According to OpenStax Algebra and Trigonometry 7.1 Angles, the radian measure ties an angle directly to the circle, which is why degree input must be converted first. That is why s = rθ and A = 1/2 θr² are the core circle formulas used for these results.
Frequently Asked Questions (FAQ)
How do you calculate arc length?
Arc length is calculated with the formula s = rθ, where r is the radius and θ is the central angle in radians. If your angle is in degrees, convert it first by multiplying the degree measure by π/180.
What is the formula for arc length in degrees?

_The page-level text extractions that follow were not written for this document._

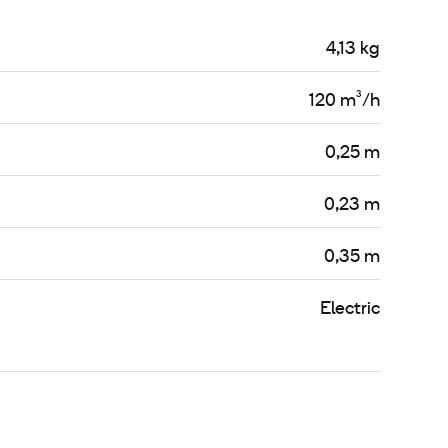
4,13 kg
120 m³/h
0,25 m
0,23 m
0,35 m
Electric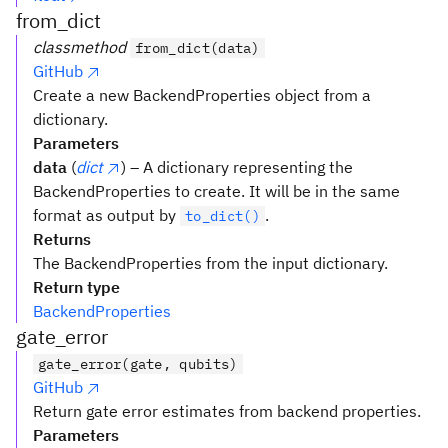
from_dict
classmethod
from_dict(data)
GitHub
Create a new BackendProperties object from a
dictionary.
Parameters
data
(
dict
) – A dictionary representing the
BackendProperties to create. It will be in the same
format as output by
.
to_dict()
Returns
The BackendProperties from the input dictionary.
Return type
BackendProperties
gate_error
gate_error(gate, qubits)
GitHub
Return gate error estimates from backend properties.
Parameters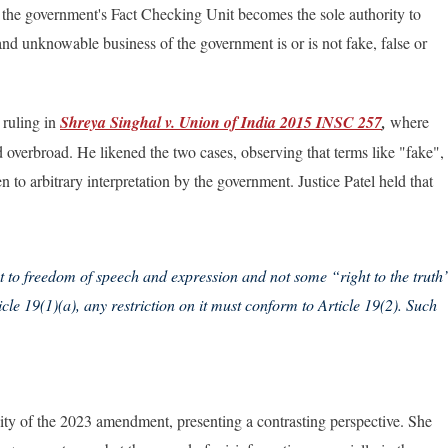
 th
e government's Fact Checking Unit becomes the sole authority to
and unknowable business of the government is or is not fake, false or
 ruling in
Shreya Singhal v. Union of India 2015 INSC 257
,
where
overbroad. He likened the two cases, observing that terms like "fake",
to arbitrary interpretation by the government. Justice Patel held that
ht to freedom of speech and expression and not some “right to the truth
icle 19(1)(a), any restriction on it must conform to Article 19(2). Such
dity of the 2023 amendment, presenting a contrasting perspective. She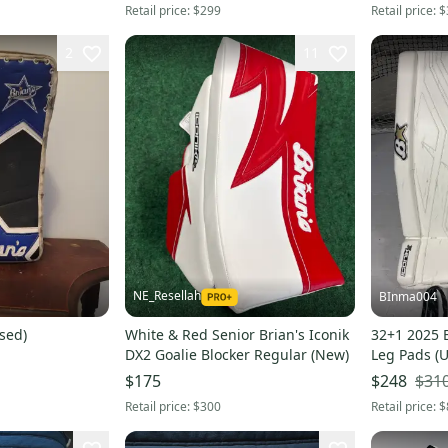
Retail price:
$299
Retail price:
$
2
11
NE_Resellah
BInma004
sed)
White & Red Senior Brian's Iconik
32+1 2025 B
DX2 Goalie Blocker Regular (New)
Leg Pads (
$31
$175
$248
Retail price:
$300
Retail price:
$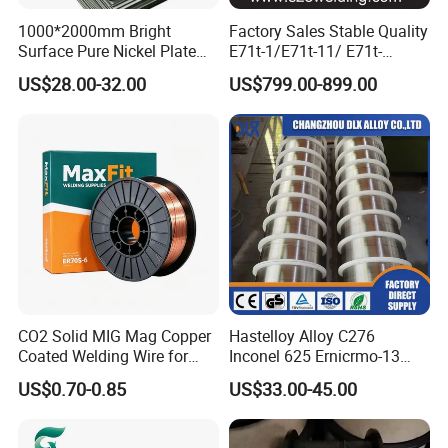
1000*2000mm Bright
Factory Sales Stable Quality
Surface Pure Nickel Plate
E71t-1/E71t-11/ E71t-
N4 N6 Ni200 Ni201 in Stock
1c/E71t-1m Flux Core
US$28.00-32.00
US$799.00-899.00
Welding Wire MIG Wire
CO2 Solid MIG Mag Copper
Hastelloy Alloy C276
Coated Welding Wire for
Inconel 625 Ernicrmo-13
Dam Gate DIN
Ernicrfe-7 Ernicr-3 Ernicr-7
US$0.70-0.85
US$33.00-45.00
Ercuni Erni-1 TIG Nickel
Welding Wire MIG Welding
Rod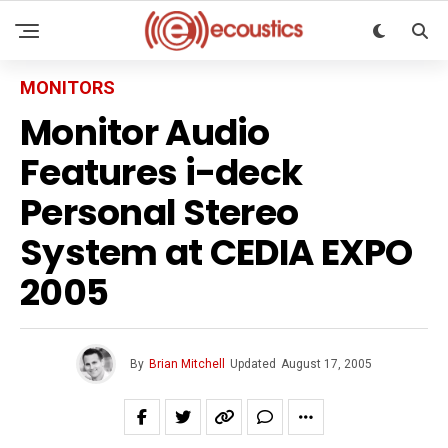
MONITORS
Monitor Audio
Features i-deck
Personal Stereo
System at CEDIA EXPO
2005
By
Brian Mitchell
Updated
August 17, 2005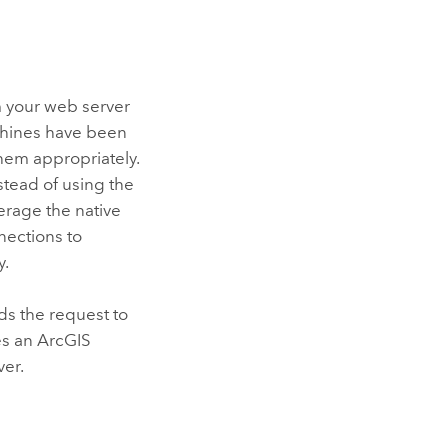
m your web server
chines have been
hem appropriately.
stead of using the
erage the native
nections to
y.
ds the request to
es an
ArcGIS
ver.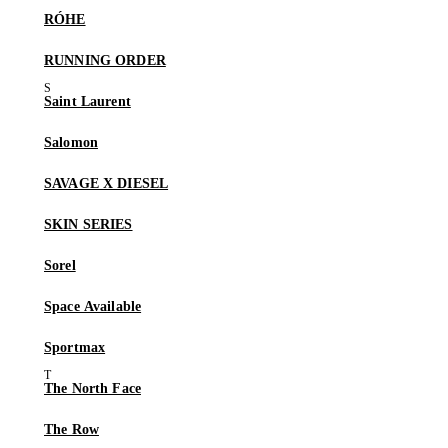
RÓHE
RUNNING ORDER
Saint Laurent
Salomon
SAVAGE X DIESEL
SKIN SERIES
Sorel
Space Available
Sportmax
The North Face
The Row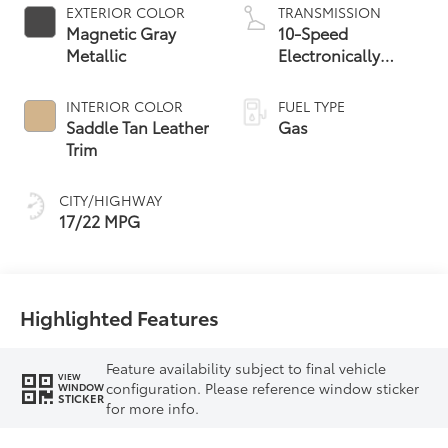
EXTERIOR COLOR
TRANSMISSION
Magnetic Gray
10-Speed
Metallic
Electronically
Controlled
automatic
INTERIOR COLOR
FUEL TYPE
Transmission with
Saddle Tan Leather
Gas
intelligence (ECT-i)
Trim
and sequential shift
mode
CITY/HIGHWAY
17/22 MPG
Highlighted Features
Feature availability subject to final vehicle
VIEW
configuration. Please reference window sticker
WINDOW
STICKER
for more info.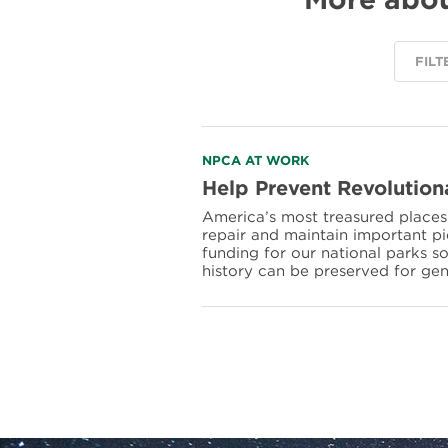
FILT
Read
NPCA AT WORK
more
Help Prevent Revolution
about
America’s most treasured places f
Help
repair and maintain important p
Prevent
funding for our national parks s
Revolutionary
history can be preserved for ge
War
Sites
from
Crumbling
into
History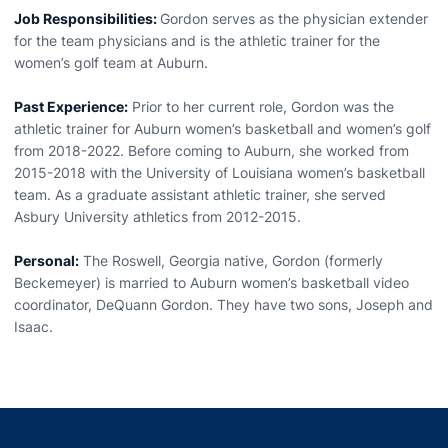
Job Responsibilities:
Gordon serves as the physician extender
for the team physicians and is the athletic trainer for the
women’s golf team at Auburn.
Past Experience:
Prior to her current role, Gordon was the
athletic trainer for Auburn women’s basketball and women’s golf
from 2018-2022. Before coming to Auburn, she worked from
2015-2018 with the University of Louisiana women’s basketball
team. As a graduate assistant athletic trainer, she served
Asbury University athletics from 2012-2015.
Personal:
The Roswell, Georgia native, Gordon (formerly
Beckemeyer) is married to Auburn women’s basketball video
coordinator, DeQuann Gordon. They have two sons, Joseph and
Isaac.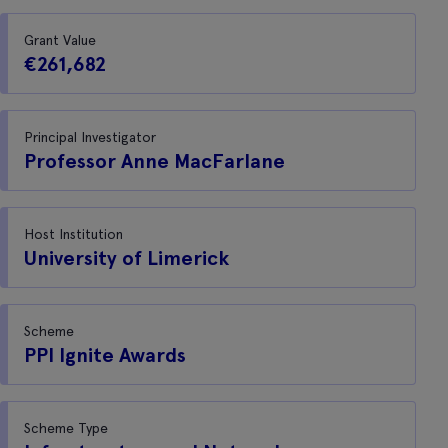
Grant Value
€261,682
Principal Investigator
Professor Anne MacFarlane
Host Institution
University of Limerick
Scheme
PPI Ignite Awards
Scheme Type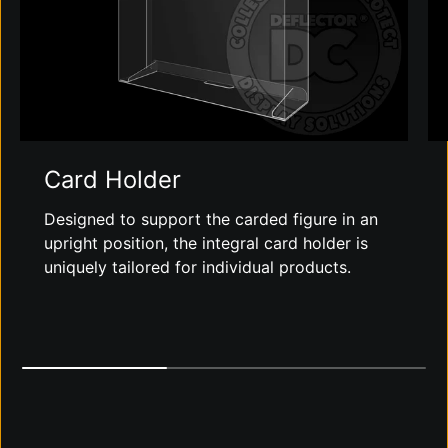
Card Holder
Designed to support the carded figure in an
upright position, the integral card holder is
uniquely tailored for individual products.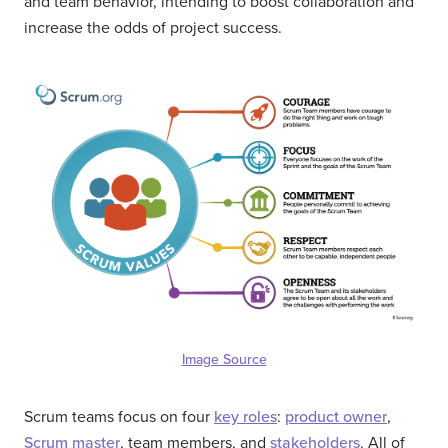
and team behavior, intending to boost collaboration and
increase the odds of project success.
Image Source
Scrum teams focus on four
key roles
:
product owner
,
Scrum master
, team members, and
stakeholders
. All of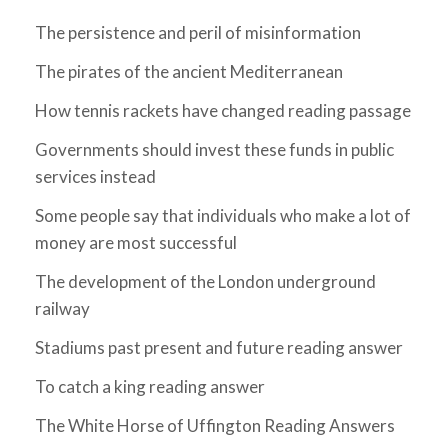
The persistence and peril of misinformation
The pirates of the ancient Mediterranean
How tennis rackets have changed reading passage
Governments should invest these funds in public
services instead
Some people say that individuals who make a lot of
money are most successful
The development of the London underground
railway
Stadiums past present and future reading answer
To catch a king reading answer
The White Horse of Uffington Reading Answers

When the angle is given in degrees, use s = 2πr × (θ/360). That is the same circle formula rewritten for degree input, so the calculator can handle common classroom and real-world measurements without manual conversion.
How is sector area related to arc length?
Sector area and arc length come from the same central angle. Once you know the radius and angle, the sector area is A = 1/2 r²θ and the arc length is s = rθ, both using radians for θ.
Why do you convert degrees to radians?
Radians make the circle formulas direct and consistent. In radians, the angle is measured by the radius of the circle itself, so arc length and sector area use shorter formulas and avoid extra conversion mistakes.
Can arc length be longer than the radius?
Yes. Arc length can easily be longer than the radius because it measures a curved distance along part of the circle. A wide central angle or a large circle can produce an arc that is much longer than the radius.
What is the difference between arc length and chord length?
Arc length follows the curve of the circle, while chord length is the straight line between the same two points. The chord is always shorter unless the arc is essentially flat, which is why the two values are used for different planning tasks.